Amended on Wed 11 Apr 2007 11:43 PM (UTC) by Nick Gammon

Message
Quote:

If you don't do it that way, then its *impossible* to know where the frack the new file will end up, since *anything* running on the same machine might change the main part of the path, invalidating the original location.


I think you are confusing multiple processes here. Naturally, changing the current directory in (say) Word, would not affect MUSHclient, and vice-versa.

There is no "current directory" for the PC you are sitting at - for "you" the user. It is current for an application - a process.

The whole point of current directories is, that if the application chooses to change it, then from that point on, relative paths are relative to the new location.

Quote:

... so that %M%L will be "C:\Program Files\MUSHclient\" + "logs\" ...

C:\Program Files\MUSHclient\C:\Program Files\MUSHclient\logs

Huh??? Oh, right, in the script. But that isn't the same bloody thing, and it would only do that if you did something absurdly silly, like not checking for the "C:". I


What script? You just said you wanted to be able to use %M%L in your log file pathname. My point was if %M contained the application path, and %L was the log file path - an absolute path - then you would get the file name I gave as an example.

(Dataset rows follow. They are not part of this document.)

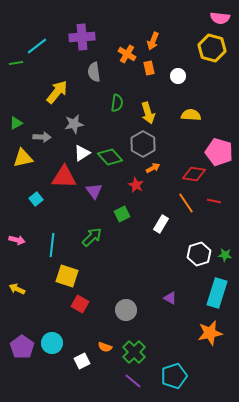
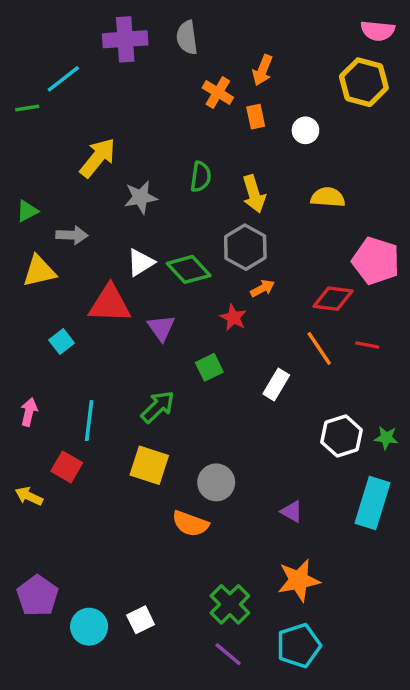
purple cross: (82, 37) -> (125, 39), moved
gray semicircle: (94, 72) -> (187, 38), moved
gray star: (74, 124) -> (141, 197), moved
pink arrow: (17, 240) -> (29, 412), turned -91
yellow square: (67, 276) -> (149, 465), moved
red square: (80, 304) -> (67, 467), moved
gray circle: (126, 310) -> (216, 482), moved
orange star: (210, 333) -> (299, 580), moved
cyan circle: (52, 343) -> (89, 627), moved
orange semicircle: (105, 347) -> (190, 524), moved, size x1.5

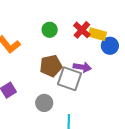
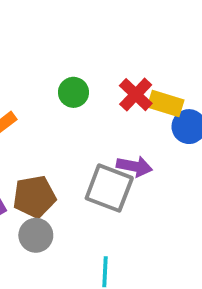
brown pentagon: (51, 66) -> (34, 197), moved
gray circle: (44, 103) -> (36, 235), moved

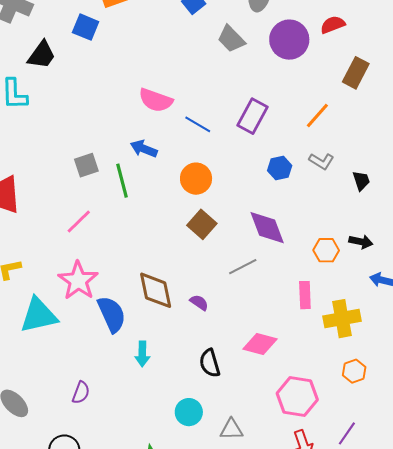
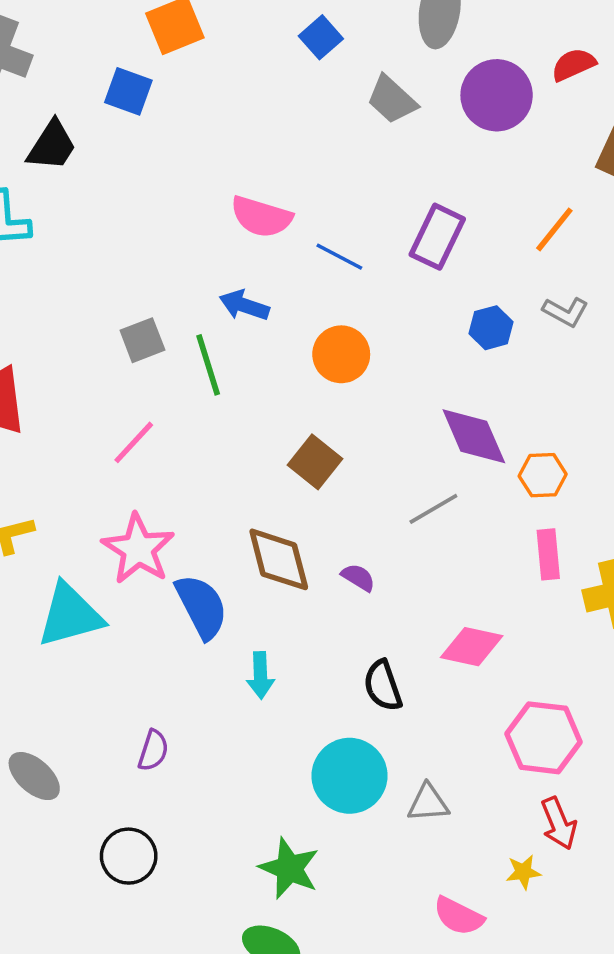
brown square: (202, 224) -> (315, 462), moved
orange hexagon: (326, 250) -> (543, 475), moved
cyan circle: (189, 412) -> (350, 776), size x1.5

Your suggestions aren't consistent. You asked for %M to be the application path. You didn't say anything about "and if it happens to be next to a %L then you have to check if they are both absolute paths, and delete the absolute part of one of them". In any case, which one would you ignore? If %M was on D: and %L was on E: which one takes preference? I'm not doing anything absurdly silly here, you are suggesting that you be allowed to concatenate two possibly conflicting paths, and I am pointing out the pitfalls.

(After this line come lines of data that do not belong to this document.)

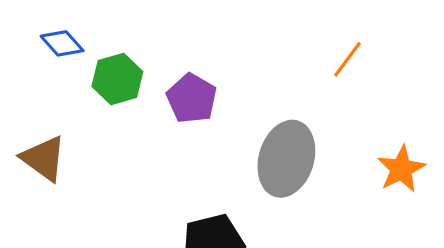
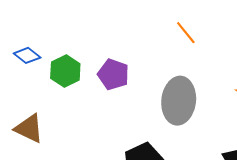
orange line: (347, 59) -> (186, 33), moved, turned -65

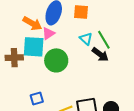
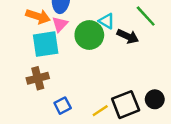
green line: (104, 40) -> (146, 16), moved
brown cross: (14, 58) -> (38, 78), moved
green circle: (56, 60) -> (89, 35), moved

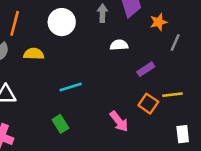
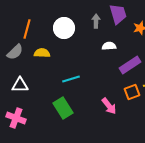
purple rectangle: (146, 69) -> (130, 65), size x1.5
orange square: (148, 104) -> (132, 92), turned 35
green rectangle: (60, 124) -> (63, 108), size x1.5

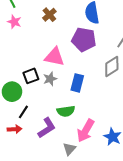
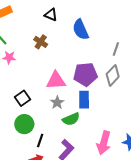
purple pentagon: (84, 40) -> (85, 74), moved
black square: (31, 76) -> (23, 98), moved
green semicircle: (66, 111) -> (71, 119), moved

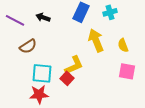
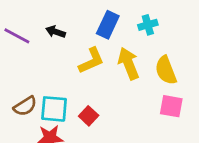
yellow semicircle: (123, 45) -> (166, 70), size x1.5
brown semicircle: (28, 46) -> (25, 106), moved
yellow L-shape: (74, 65) -> (91, 61), moved

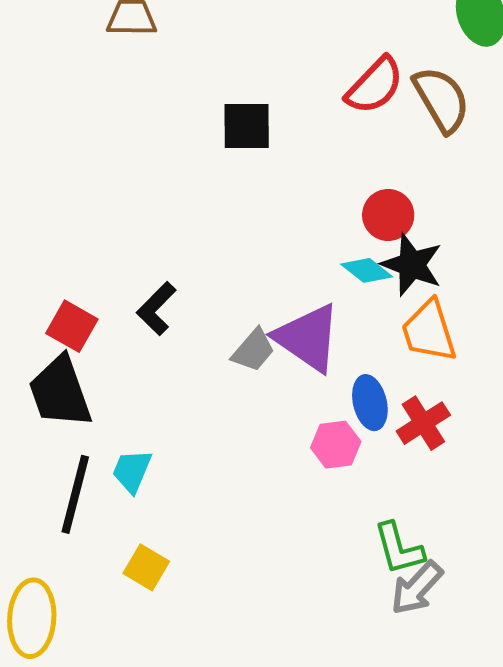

You are firing off suggestions, and I am trying to make you think about the total ramifications of them.

Quote:

If someone gives a relative path, it should be relative to the program's path, not what ever arbitrary path happens to currently be active.


Even this suggestion is fraught with peril. You say "the program's path", not the "initial directory". Is that really what you mean?

Let's take an example. Two people use one PC. MUSHclient is installed in 'C:\Program Files\MUSHclient'.

However they start it in different directories (the intial or startup directory). For example, one might be 'C:\Files and Documents\Shadowfyr\MUSHclient' and the other one might be 'C:\Files and Documents\Marilyn\MUSHclient'.

The point of doing that is so that you can each have your own world files (and log files etc.).

Because of this you both open your logs in a relative '.\logs' directory.

If I did what you suggest and make the open relative to the "program's path", then all logs will be in 'C:\Program Files\MUSHclient\logs', which is where neither of you want them.

You really need to think carefully about what you are suggesting. I have added a new feature in version 4.03, to let you specify the startup directory in log file name:

http://www.gammon.com.au/scripts/showrelnote.php?version=4.03&productid=0

Thus, the logical thing to do, if you didn't want to specify an absoluate path for the logs in the global configuration, would be to log to something like:


%E\logs


Quote:

... but we are not talking about scripts here, we are talking about Mushclient itself remembering where the heck **it** is supposed to be looking when you use its own functions


I still maintain that for MUSHclient to "remember where it is supposed to be", is like asking it to "remember the time" because, as you put it "Relying on the OS to know what is happening is absurd, dangerous and nearly always useless.". You have to rely on the operating system a little bit.